There are generations yet unborn who will discover Harry for the first time, but there will never be another who will grow up exactly as he does, while he does. Even for those of us who read the series as adults, the experience of waiting for the next book, and speculating on what might happen will never be the same. All has been revealed.

The magic of Harry Potter was not in Diagon Alley, or even at Hogwarts Castle. It was in the overwhelming desire it created in both children and adults to pick up a book and READ! What comes next? Or who?

The inevitable lists have come out, suggesting books that people can turn to as alternatives. For example, Kirkus Reviews published a list of books called “For those suffering from Harry Potter withdrawal“. It’s a great idea, but I’d love to have seen more suggestions for adults suffering from Potter Withdrawal Syndrome (PWS, anyone?) and not just books for kids. And, of course, some of my favs are missing. Tamora Pierce belongs on any list for the magically inclined, either starting with Song of the Lioness or the Circle of Magic. And so does Diane Duane’s series starting with So you want to be a wizard.

Of course, Hollywood is looking for the next big blockbuster. Deathly Hallows 2 had the biggest opening weekend of any movie in history. It’s too bad they didn’t split it into three parts. Just think of all the money they could have made!
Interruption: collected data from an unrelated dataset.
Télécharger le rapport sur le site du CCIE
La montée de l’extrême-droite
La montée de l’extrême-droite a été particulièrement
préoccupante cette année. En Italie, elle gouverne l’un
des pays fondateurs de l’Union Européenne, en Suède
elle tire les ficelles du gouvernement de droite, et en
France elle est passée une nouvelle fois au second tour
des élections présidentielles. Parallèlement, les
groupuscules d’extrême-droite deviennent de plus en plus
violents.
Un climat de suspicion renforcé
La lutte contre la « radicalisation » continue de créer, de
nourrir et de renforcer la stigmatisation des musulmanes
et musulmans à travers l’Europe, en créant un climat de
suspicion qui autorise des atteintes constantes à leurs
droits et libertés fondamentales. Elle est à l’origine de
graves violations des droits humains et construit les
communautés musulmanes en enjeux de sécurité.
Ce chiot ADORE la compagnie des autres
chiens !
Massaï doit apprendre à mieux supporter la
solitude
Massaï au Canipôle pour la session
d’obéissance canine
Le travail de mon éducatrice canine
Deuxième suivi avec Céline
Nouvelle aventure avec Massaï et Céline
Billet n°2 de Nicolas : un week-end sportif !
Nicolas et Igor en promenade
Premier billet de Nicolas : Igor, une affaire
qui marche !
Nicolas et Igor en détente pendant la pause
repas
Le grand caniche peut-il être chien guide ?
Or, if George R.R. Martin had held out for a series of movies instead of an HBO series for The Song of Ice and Fire. On second thought, that’s one saga that is better as a mini-series. Those books are huge. Condensing them to a mini-series was probably difficult enough.
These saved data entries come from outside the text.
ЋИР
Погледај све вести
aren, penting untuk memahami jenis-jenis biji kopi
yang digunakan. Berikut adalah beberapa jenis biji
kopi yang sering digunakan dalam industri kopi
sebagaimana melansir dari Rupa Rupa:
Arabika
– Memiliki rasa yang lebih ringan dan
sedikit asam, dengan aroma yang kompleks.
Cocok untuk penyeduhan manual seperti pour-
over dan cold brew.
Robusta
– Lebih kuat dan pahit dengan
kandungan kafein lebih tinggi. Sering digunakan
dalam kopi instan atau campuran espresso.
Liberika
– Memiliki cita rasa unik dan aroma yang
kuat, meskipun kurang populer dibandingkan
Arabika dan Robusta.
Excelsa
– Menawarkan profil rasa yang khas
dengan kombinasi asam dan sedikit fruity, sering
However, io9‘s Facebook users have leapt into the breach and suggested a list of 10 fantasy book series that could replace Harry Potter at the movies. People were supposed to suggest series for their movie-worthiness; whether the books in question were “good” books or not is, as always, a matter of personal opinion. What was interesting about the list was that the books were not necessarily new, not necessarily popular, and not necessarily good. Having read 7 out of the 10 books listed, I’m can definitely testify to any of the above.

The number 1 listed series was Fritz Leiber’s Fafhrd and the Gray Mouser. From 1936! These are classics. I mean, really classic. As in, Leiber not only coined the term “sword and sorcery” but Fafhrd and the Gray Mouser are arguably among the foundation stories in the genre. If you’ve never had the pleasure the first book is Swords and Deviltry. Or, for a real treat, try the graphic novel version.
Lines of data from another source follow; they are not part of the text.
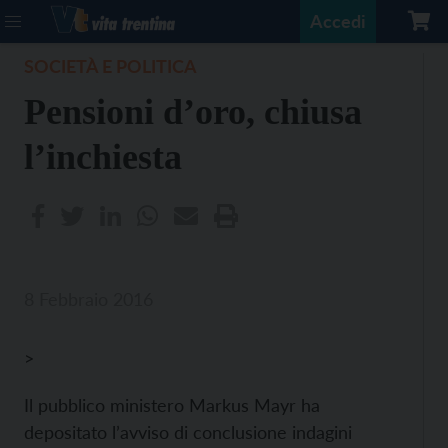
Accedi
SOCIETÀ E POLITICA
Pensioni d’oro, chiusa
l’inchiesta
8 Febbraio 2016
>
Il pubblico ministero Markus Mayr ha
depositato l’avviso di conclusione indagini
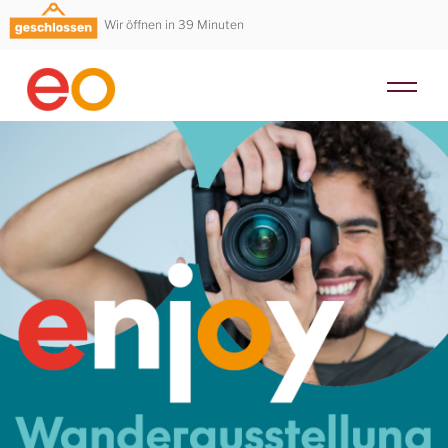
Wir öffnen in 39 Minuten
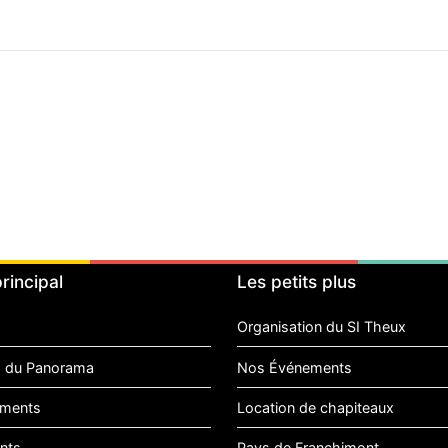
rincipal
Les petits plus
Organisation du SI Theux
 du Panorama
Nos Événements
ments
Location de chapiteaux
nts
Pays de Franchimont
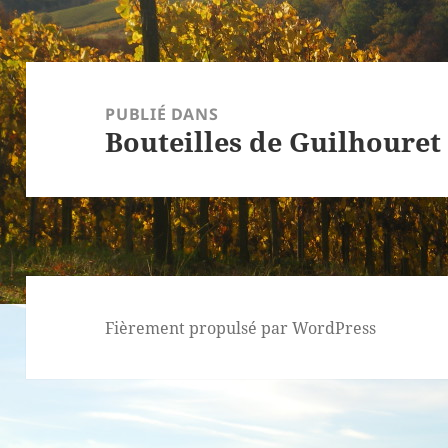
Navigation
de
PUBLIÉ DANS
Bouteilles de Guilhouret
l’article
Fièrement propulsé par WordPress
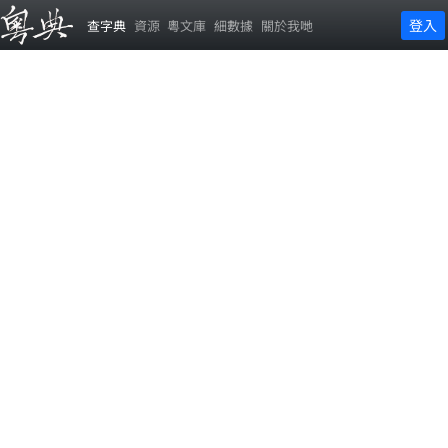
登入
查字典
資源
粵文庫
細數據
關於我哋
Anne McCaffrey’s Dragonriders of Pern series was also listed. This is not a big surprise. The series is not just long, but it has a huge number of fans. Artemis Fowl was also mentioned, as he is frequently listed as a successor to Mr. Potter. I haven’t read him, but I have the first three books in the vast TBR pile.

The surprise of the list was Dragonlance. I had to groan. And I did read them, so I am entitled to my groan. I read the Dragonlance Chronicles on a Trans-Atlantic flight, when those were the only three books I had. I can’t sleep on airplanes. If I could have slept, believe me, I would have. Essentially, someone took a Dungeons and Dragons campaign and wrote it up into three books. The trilogy sold well enough that they managed to sell a second trilogy. That first book, Dragons of Autumn Twilight, was almost painful. But as I read it, I could see the writers learning their craft as the book progressed. By the end, it wasn’t too bad. But filming it?

I’d rather see anything else on the list. But then again, the first time I saw the trailer for Cowboys & Aliens, I thought it was either a joke or a video game. Whatever it is, it’s not a substitute for Harry Potter. Or John Wayne either, come to think of it.